From the entries below, return exactly the lines beginning at the one that contains "payment method. |" and ending at the one that contains "- **Content-Type**: application/json", both of them included, and only those lines.

_DATA SUPPLIED_:
***

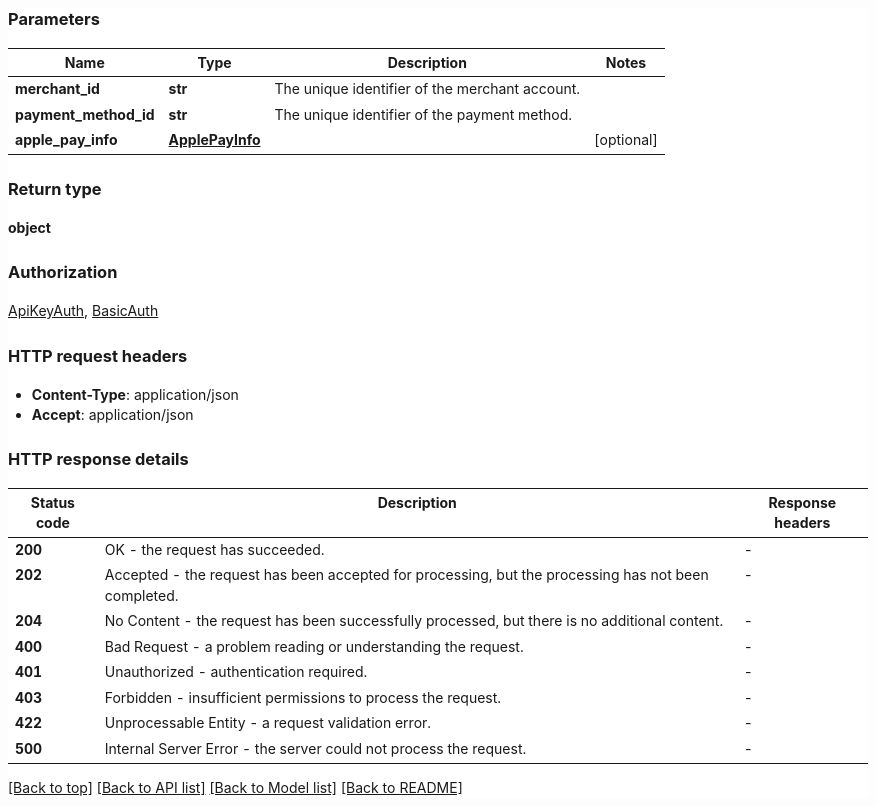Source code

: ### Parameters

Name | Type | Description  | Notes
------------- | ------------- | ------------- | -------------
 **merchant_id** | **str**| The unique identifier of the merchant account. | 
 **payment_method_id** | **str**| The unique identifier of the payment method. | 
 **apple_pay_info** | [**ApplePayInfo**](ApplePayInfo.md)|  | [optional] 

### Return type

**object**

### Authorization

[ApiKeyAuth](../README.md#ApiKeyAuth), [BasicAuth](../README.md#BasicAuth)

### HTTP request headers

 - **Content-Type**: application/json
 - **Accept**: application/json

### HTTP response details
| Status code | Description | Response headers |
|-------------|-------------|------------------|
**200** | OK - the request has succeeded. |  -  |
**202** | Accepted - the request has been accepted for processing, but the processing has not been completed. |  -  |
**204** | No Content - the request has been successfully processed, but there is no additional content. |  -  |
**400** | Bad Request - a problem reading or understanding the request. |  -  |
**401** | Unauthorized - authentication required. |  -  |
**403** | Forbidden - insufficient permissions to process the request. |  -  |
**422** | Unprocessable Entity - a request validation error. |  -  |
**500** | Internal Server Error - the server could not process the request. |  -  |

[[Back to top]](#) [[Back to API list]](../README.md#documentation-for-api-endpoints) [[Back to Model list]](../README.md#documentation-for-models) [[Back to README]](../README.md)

***

_TASK RESULT_:
 **payment_method_id** | **str**| The unique identifier of the payment method. | 
 **apple_pay_info** | [**ApplePayInfo**](ApplePayInfo.md)|  | [optional] 

### Return type

**object**

### Authorization

[ApiKeyAuth](../README.md#ApiKeyAuth), [BasicAuth](../README.md#BasicAuth)

### HTTP request headers

 - **Content-Type**: application/json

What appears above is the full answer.